:: Data to examine
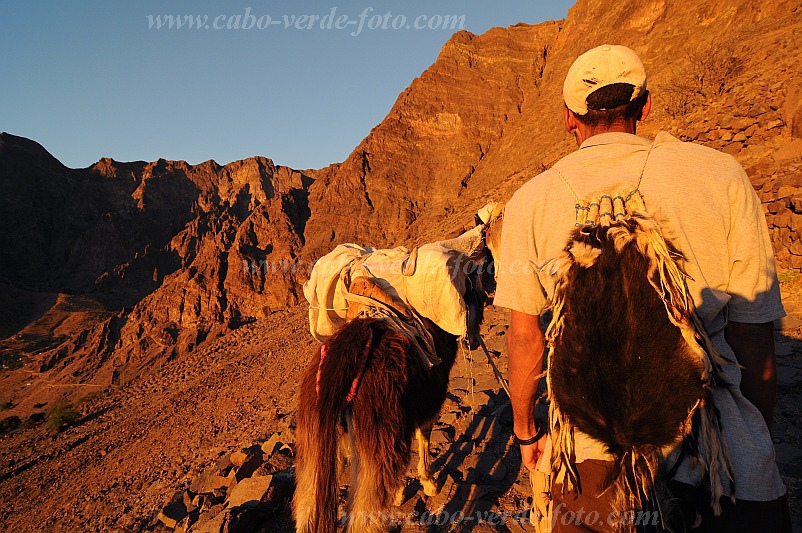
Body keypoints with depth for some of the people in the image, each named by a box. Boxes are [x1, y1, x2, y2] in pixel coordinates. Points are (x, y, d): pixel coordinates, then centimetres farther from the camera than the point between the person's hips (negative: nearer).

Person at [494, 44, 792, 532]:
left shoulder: (530, 200, 0)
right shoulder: (722, 175, -3)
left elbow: (525, 336, 5)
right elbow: (754, 337, -1)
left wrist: (526, 430, 20)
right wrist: (758, 448, 13)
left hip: (590, 457, 2)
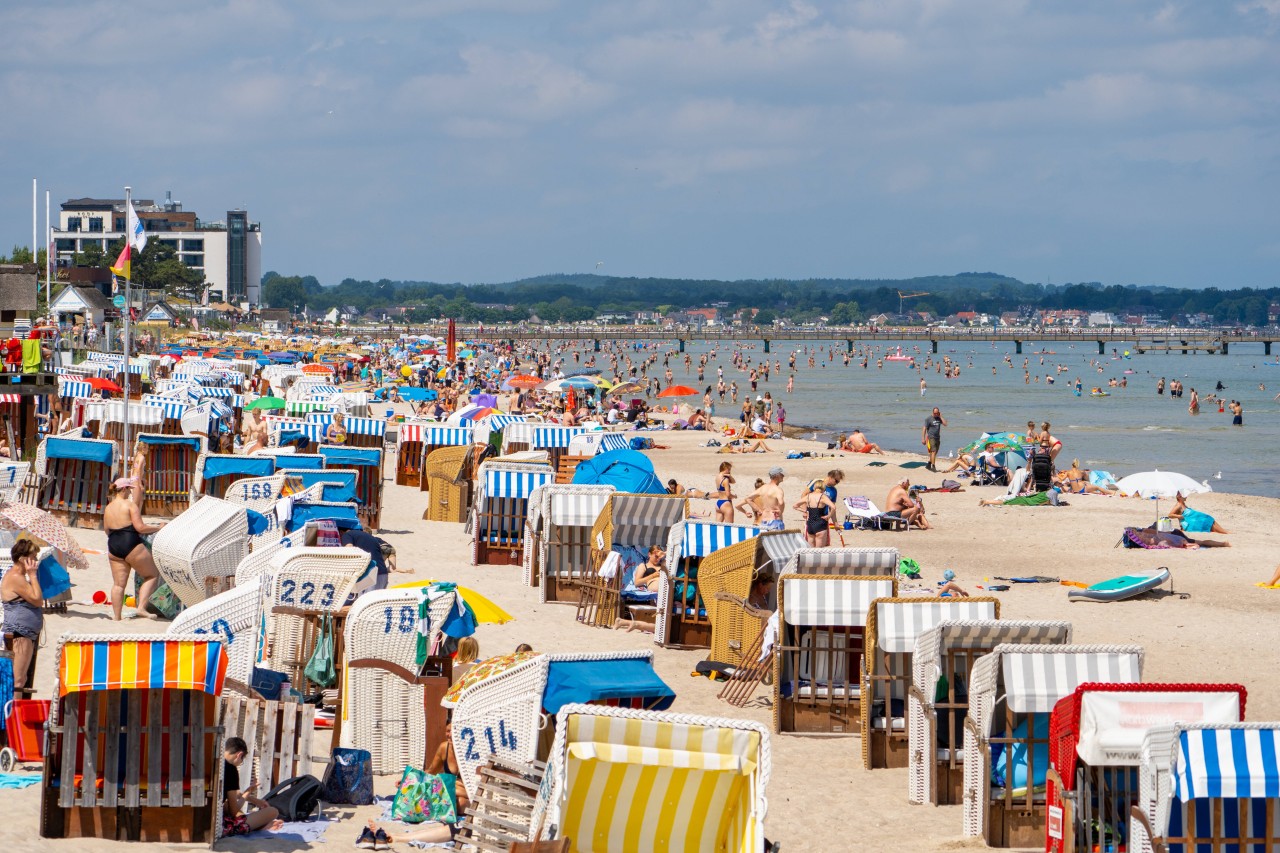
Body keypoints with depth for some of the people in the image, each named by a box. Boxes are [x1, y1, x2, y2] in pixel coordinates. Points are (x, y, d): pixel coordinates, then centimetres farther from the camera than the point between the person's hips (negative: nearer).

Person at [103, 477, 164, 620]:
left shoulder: (108, 508, 11)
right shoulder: (130, 504, -9)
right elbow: (139, 527, -15)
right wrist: (158, 529, -3)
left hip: (113, 545, 7)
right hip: (131, 545, -7)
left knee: (118, 584, 10)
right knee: (153, 575, 7)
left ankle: (117, 617, 8)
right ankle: (141, 607, -6)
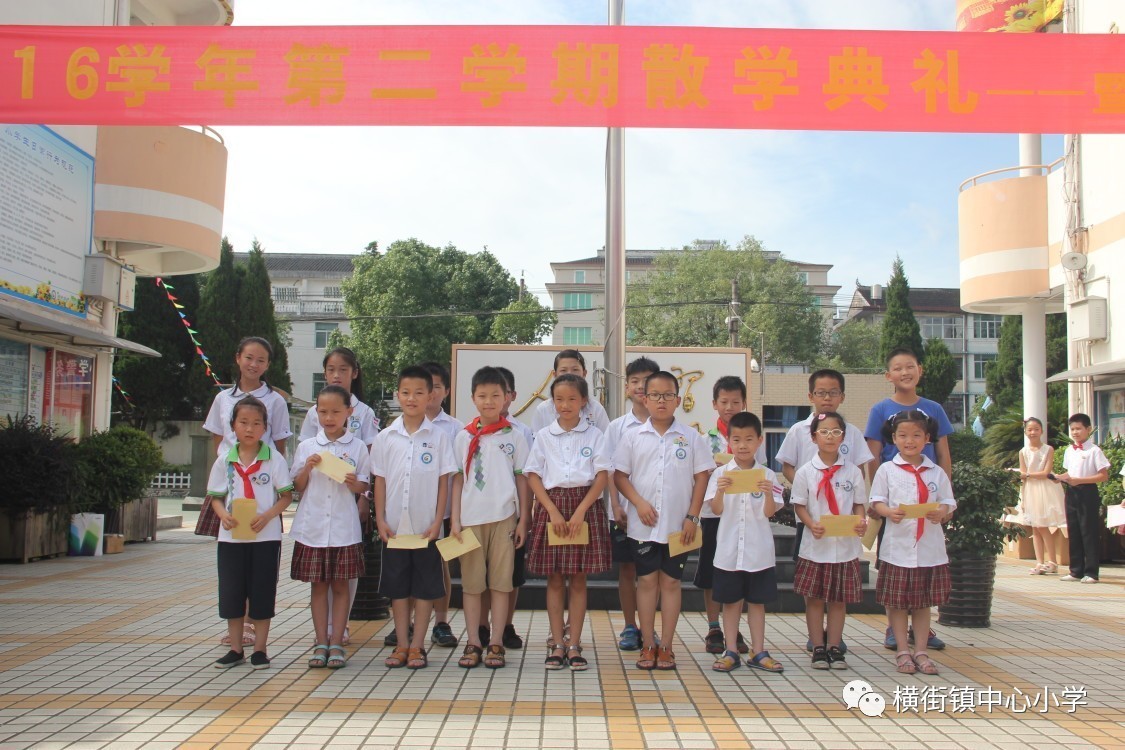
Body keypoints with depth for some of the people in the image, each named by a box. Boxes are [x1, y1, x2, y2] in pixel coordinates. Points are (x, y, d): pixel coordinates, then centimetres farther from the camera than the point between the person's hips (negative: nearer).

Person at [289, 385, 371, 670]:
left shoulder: (357, 447, 1)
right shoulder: (306, 447, 5)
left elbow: (364, 486, 6)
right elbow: (298, 487, 8)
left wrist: (354, 484, -16)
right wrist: (307, 468, -10)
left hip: (344, 527, -1)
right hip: (312, 526, 1)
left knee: (340, 585, 5)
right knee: (318, 585, 7)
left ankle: (336, 644, 12)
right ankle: (321, 643, 14)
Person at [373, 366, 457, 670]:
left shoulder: (439, 437, -2)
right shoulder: (385, 437, 2)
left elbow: (443, 482, -1)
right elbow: (380, 481, 5)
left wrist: (437, 522, -7)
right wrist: (380, 520, -1)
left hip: (426, 527, -2)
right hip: (394, 527, 2)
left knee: (425, 586, 4)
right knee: (397, 585, 8)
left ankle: (417, 646, 13)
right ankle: (401, 644, 17)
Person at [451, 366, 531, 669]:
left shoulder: (514, 437, 4)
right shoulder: (464, 437, 6)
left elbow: (522, 479, 6)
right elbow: (458, 480, 7)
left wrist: (523, 520, 2)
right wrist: (455, 520, 1)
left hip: (504, 517, -1)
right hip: (471, 517, 1)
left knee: (501, 581, 2)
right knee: (471, 582, 4)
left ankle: (495, 643, 10)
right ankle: (473, 642, 12)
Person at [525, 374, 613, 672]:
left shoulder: (594, 435, 3)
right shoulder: (544, 436, 6)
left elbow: (602, 475, -3)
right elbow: (532, 476, 2)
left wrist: (581, 510, -13)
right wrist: (553, 511, -10)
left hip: (585, 507, -1)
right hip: (551, 506, 1)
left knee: (578, 580, 3)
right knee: (554, 580, 4)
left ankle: (574, 645, 10)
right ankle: (557, 644, 12)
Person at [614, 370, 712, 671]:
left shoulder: (691, 437, 2)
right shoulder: (633, 437, 2)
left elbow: (702, 477, 3)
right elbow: (620, 475, 3)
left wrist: (692, 516, -4)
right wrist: (639, 503, -11)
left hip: (678, 526, 0)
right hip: (643, 525, 0)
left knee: (671, 581, 6)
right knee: (646, 580, 5)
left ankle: (666, 647, 13)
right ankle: (648, 646, 13)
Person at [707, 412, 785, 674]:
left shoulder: (767, 475, 0)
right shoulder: (721, 473, -1)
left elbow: (769, 512, -4)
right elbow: (716, 510, -6)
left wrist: (768, 493, -23)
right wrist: (720, 491, -25)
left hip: (759, 549, 1)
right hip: (729, 549, 0)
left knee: (757, 601, 10)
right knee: (731, 601, 7)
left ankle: (758, 652, 18)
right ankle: (730, 652, 15)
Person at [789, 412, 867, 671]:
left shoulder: (853, 471, 3)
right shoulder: (805, 472, -1)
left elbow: (859, 504, 6)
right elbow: (799, 505, -1)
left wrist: (861, 521, -14)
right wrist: (811, 524, -19)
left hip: (845, 545, 1)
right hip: (815, 545, -1)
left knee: (839, 598, 8)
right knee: (814, 598, 4)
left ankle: (834, 647, 18)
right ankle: (818, 648, 14)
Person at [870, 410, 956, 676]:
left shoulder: (936, 473, 8)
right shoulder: (887, 470, 2)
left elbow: (948, 504, 7)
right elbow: (877, 502, 0)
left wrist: (941, 513, -15)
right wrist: (890, 512, -21)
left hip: (930, 547, 2)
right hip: (898, 545, -2)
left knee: (923, 602, 10)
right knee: (897, 602, 3)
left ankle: (921, 651, 18)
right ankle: (902, 651, 13)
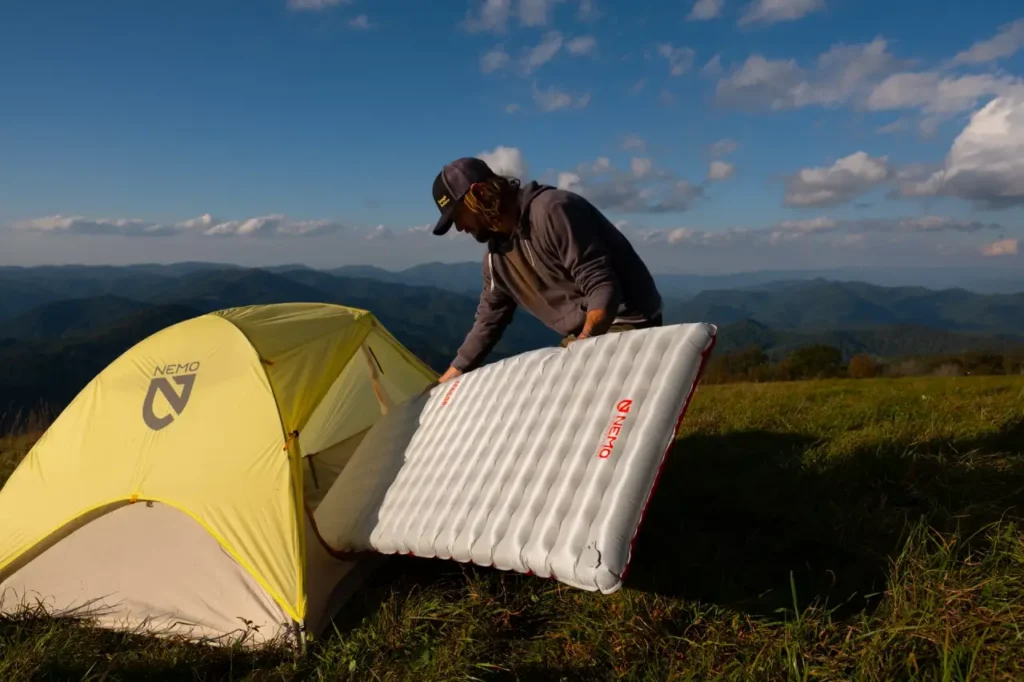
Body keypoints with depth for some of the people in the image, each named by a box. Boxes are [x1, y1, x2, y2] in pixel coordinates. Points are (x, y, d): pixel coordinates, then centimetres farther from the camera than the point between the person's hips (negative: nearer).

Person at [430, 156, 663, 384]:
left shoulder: (551, 211, -20)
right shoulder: (496, 255, 8)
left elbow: (602, 286, -26)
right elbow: (487, 323, 16)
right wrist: (442, 385, 17)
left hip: (627, 327, -8)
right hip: (578, 340, 9)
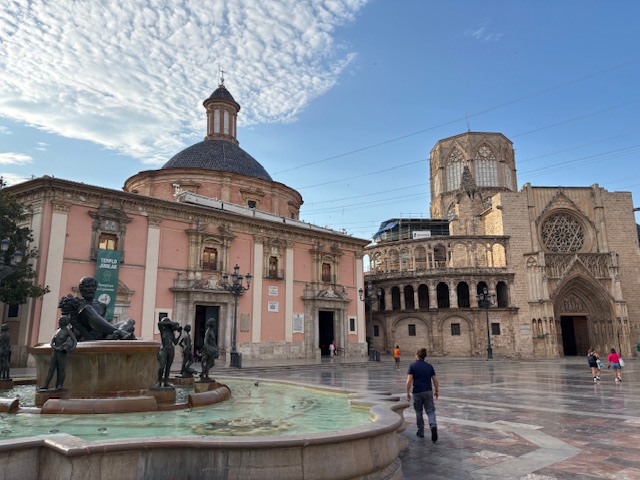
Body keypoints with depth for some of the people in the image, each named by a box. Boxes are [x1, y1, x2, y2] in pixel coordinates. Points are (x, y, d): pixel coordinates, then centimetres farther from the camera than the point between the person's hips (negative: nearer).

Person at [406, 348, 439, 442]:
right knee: (430, 411, 6)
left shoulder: (412, 366, -5)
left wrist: (408, 393, -4)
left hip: (417, 392, -2)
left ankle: (421, 432, 21)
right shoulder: (429, 366, 4)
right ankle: (433, 425, -21)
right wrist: (436, 391, 18)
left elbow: (409, 380, -12)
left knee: (419, 412, 14)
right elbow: (435, 380, 5)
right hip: (428, 392, 2)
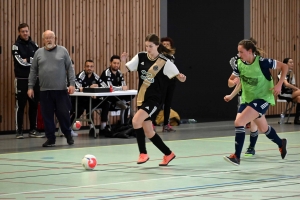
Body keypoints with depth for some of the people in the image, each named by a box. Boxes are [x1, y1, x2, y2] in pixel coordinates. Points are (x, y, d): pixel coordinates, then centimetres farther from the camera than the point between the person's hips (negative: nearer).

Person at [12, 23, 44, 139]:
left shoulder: (34, 45, 11)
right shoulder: (16, 46, -5)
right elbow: (21, 62, -16)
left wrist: (27, 60, -10)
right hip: (22, 80, -5)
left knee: (34, 105, 7)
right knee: (20, 106, -3)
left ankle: (33, 130, 14)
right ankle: (19, 131, 2)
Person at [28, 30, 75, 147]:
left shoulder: (63, 51, 5)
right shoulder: (39, 53, 9)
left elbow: (70, 68, 4)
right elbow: (33, 71, 11)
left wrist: (72, 84, -5)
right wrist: (30, 87, 6)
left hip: (61, 90, -2)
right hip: (45, 91, 2)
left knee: (64, 114, 0)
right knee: (47, 116, 3)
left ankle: (68, 135, 19)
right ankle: (50, 139, 11)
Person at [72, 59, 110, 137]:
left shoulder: (95, 76, 6)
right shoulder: (81, 75, -12)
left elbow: (105, 87, 1)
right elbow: (77, 89, -28)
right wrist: (90, 87, -29)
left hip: (92, 99, 6)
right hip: (81, 100, -6)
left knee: (106, 103, -11)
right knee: (89, 105, -36)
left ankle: (103, 127, -8)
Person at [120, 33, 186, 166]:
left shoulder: (164, 62, -11)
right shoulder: (140, 57, 0)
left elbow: (179, 76, -5)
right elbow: (123, 70, 0)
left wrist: (181, 77, -28)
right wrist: (122, 61, -20)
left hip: (154, 99, -6)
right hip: (142, 98, 6)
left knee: (136, 121, -26)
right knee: (148, 132, 11)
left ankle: (143, 153, -11)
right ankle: (168, 154, 31)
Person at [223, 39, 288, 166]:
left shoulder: (262, 62, -20)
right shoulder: (240, 64, -5)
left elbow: (284, 66, -11)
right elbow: (231, 80, 5)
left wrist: (279, 85, -20)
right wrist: (233, 82, -20)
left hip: (262, 98, -6)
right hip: (247, 99, 6)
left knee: (239, 123, -20)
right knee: (263, 128, 18)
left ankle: (236, 156, -13)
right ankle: (281, 143, 47)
::::
What the exercise asks:
What is asked for is an exact copy of the lines above from the one containing "right shoulder: (887, 470, 2)" through the one containing "right ankle: (902, 651, 13)", and only those.

Result of this task:
right shoulder: (887, 470, 2)
left elbow: (948, 504, 7)
right elbow: (877, 502, 0)
left wrist: (941, 513, -15)
right wrist: (890, 512, -21)
left hip: (930, 547, 2)
right hip: (898, 545, -2)
left knee: (923, 602, 10)
right knee: (897, 602, 3)
left ankle: (921, 651, 18)
right ankle: (902, 651, 13)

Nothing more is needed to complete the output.